====== Document excerpt ======

And so there's a process of building an unfuckable business that you might not expect. And the first of those three steps is stop selling small customers. Let me explain. So many businesses stay small because they only serve small customers. Let me tell you a story to explain this. So there was a small gym CRM back in the day that approached me about investing.
And I asked them what their churn was. So what percentage of customers were leaving between last month and this month? And their answer surprised me. It was a much higher percentage than I expected because I thought CRM, they're processing their payments through here. They have all their memberships in there like this should be a very sticky product. And I said, so where is the churn coming from?
And they said, oh, well, about a third of the gyms go out of business every year. And I was like, wow, wait a second. So this has nothing to do with how good your product or service was. These businesses in and of themselves just stopped being in business. And so the formal language for that is called structural churn. It means it's baked into the structure of the market that you serve.
Now the question is, Is that your choice to pursue that market? And the answer is yes. And so if you're thinking about your own business, there are many business models that simply aren't fit for smaller customers. And so I'll give you a different example.
In the agency world, where you do some sort of advertising for any type of business, if you look at some of the biggest ad agencies in the world, you'll notice a common theme. They all serve the biggest customers in the world. Whereas if it were true that agencies would be best served serving small customers, then some of the biggest agencies would serve some of the smallest customers.

====== Data records ======

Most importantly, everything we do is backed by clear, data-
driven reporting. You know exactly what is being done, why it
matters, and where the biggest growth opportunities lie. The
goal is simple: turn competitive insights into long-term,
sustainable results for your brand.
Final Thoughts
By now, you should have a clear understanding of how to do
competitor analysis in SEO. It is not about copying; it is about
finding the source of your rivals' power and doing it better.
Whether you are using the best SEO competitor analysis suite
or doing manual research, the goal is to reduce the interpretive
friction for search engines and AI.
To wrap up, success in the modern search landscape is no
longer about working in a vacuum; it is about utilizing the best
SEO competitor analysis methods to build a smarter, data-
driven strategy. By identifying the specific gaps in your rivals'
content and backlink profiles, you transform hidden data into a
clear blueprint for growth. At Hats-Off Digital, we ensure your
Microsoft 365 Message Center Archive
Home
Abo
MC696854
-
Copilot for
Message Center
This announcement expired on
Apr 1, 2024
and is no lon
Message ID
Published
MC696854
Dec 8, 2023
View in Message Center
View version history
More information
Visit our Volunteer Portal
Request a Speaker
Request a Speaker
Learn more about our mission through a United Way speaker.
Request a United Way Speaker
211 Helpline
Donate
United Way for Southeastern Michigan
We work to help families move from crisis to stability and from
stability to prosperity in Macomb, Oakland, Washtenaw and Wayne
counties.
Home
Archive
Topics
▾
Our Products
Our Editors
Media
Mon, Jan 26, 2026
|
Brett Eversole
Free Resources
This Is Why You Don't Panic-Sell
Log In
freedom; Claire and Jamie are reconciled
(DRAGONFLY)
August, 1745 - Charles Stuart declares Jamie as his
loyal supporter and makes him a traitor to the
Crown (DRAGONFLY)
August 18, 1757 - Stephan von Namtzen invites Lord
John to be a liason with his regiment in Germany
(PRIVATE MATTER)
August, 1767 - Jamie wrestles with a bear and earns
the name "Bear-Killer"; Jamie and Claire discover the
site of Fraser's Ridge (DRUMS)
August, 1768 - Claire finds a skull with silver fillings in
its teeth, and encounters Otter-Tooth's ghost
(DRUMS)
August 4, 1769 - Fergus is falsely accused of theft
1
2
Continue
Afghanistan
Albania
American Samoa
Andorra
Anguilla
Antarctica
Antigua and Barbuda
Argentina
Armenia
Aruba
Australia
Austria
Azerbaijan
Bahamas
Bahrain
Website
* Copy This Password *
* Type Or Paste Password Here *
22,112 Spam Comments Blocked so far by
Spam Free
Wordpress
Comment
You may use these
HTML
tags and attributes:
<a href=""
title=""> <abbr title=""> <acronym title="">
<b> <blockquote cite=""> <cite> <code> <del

======
====== Data records ======

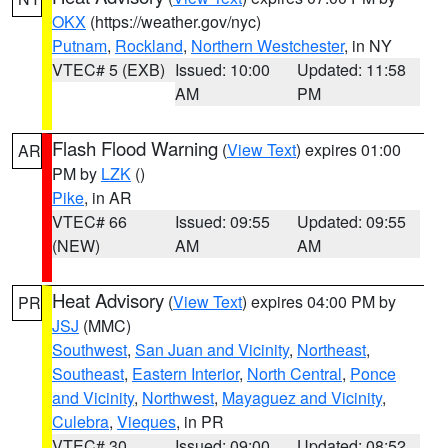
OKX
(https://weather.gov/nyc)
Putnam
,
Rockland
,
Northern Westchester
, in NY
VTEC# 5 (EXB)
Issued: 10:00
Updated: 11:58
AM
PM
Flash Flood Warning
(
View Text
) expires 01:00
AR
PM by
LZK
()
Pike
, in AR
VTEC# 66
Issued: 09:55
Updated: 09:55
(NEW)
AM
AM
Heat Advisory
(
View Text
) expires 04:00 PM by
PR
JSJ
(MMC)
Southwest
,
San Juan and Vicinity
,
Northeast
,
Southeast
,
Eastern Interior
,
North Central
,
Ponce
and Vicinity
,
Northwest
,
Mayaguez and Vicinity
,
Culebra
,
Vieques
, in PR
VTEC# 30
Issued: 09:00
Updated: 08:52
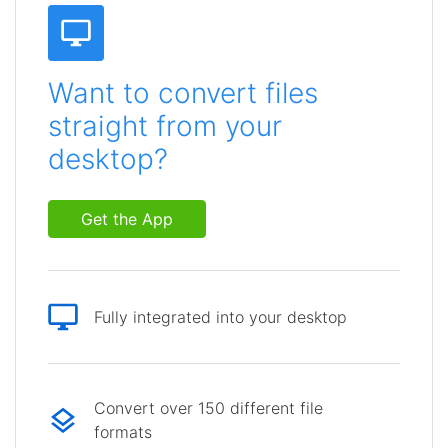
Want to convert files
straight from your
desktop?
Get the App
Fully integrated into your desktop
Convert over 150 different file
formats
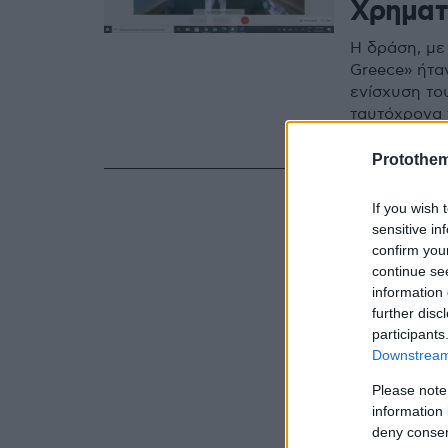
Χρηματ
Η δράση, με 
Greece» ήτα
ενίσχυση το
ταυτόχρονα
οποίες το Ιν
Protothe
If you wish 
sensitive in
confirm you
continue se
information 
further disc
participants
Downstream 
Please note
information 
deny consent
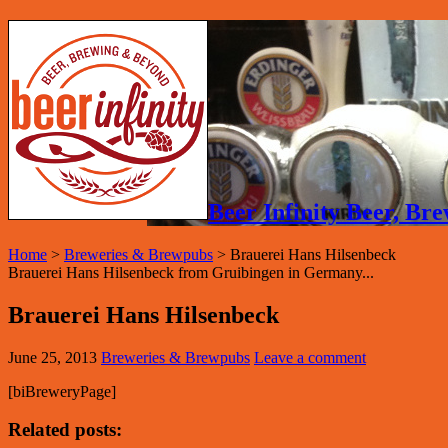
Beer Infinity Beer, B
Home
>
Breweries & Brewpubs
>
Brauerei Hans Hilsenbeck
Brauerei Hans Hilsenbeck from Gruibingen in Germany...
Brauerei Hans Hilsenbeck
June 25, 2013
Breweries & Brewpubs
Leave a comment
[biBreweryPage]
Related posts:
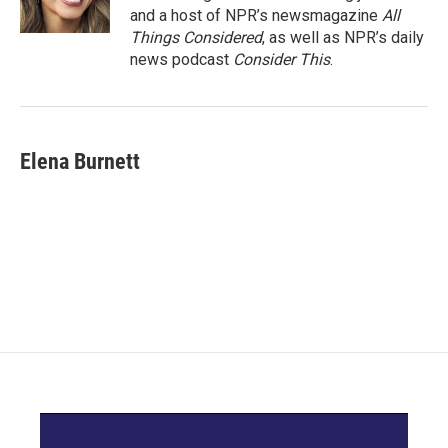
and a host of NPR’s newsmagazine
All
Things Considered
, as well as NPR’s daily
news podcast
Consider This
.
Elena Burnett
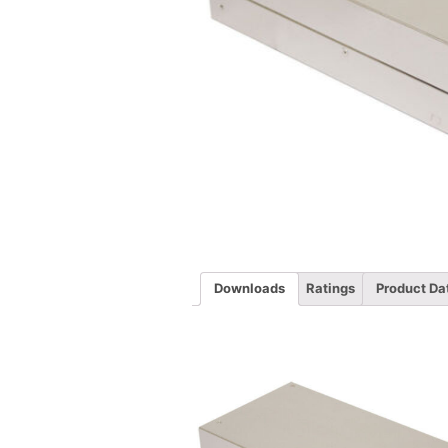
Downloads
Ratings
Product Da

======
====== Data records ======

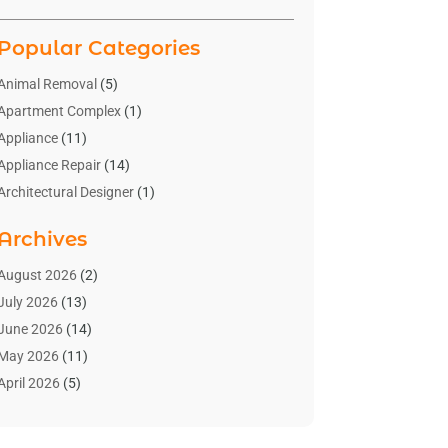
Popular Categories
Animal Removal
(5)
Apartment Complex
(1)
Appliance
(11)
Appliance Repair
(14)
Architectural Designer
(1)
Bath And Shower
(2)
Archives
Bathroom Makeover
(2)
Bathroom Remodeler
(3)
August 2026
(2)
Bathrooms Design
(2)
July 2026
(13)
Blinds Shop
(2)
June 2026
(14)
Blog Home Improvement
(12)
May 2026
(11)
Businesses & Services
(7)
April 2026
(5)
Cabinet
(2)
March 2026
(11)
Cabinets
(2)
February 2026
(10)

======

To do:
1. Write out the lines of the listing word for word, starting with the line that contains "and a host of NPR’s newsmagazine" and going on through the line that contains "Elena Burnett".
2. Write the next part of the talk about small customers and structural churn, picking up after its final sentence.
The talk about serving small customers and the listing come from unrelated sources.

Solved problems:
1.
and a host of NPR’s newsmagazine
All
Things Considered
, as well as NPR’s daily
news podcast
Consider This
.
Elena Burnett

2.
But that's not reality. And so in looking at this, it means that just like the CRM business, and that's arguably one of the stickiest businesses you could possibly imagine, the agencies could not keep churn down with small business owners because small business owners in and of themselves are volatile.
And so what happens is that there's many businesses like small agencies that do lead generation for small customers and continue to wonder, what do I need to do in order to make my business sticky? And they kill themselves trying to figure it out when the problem is inherent to who they serve, is that they are volatile. And as a result, your business will be volatile too. It reflects onto you.
Now, to give you an absolute hypothetical extreme here, to give you an example, Shopify is what most would consider world class or best in class for customer retention. But they serve, by and large, prosumers, meaning consumers who want to start a business. And let me give you a stat that might blow you away. 60% of their customers stay every year, but 40% leave. And that's the best in the world.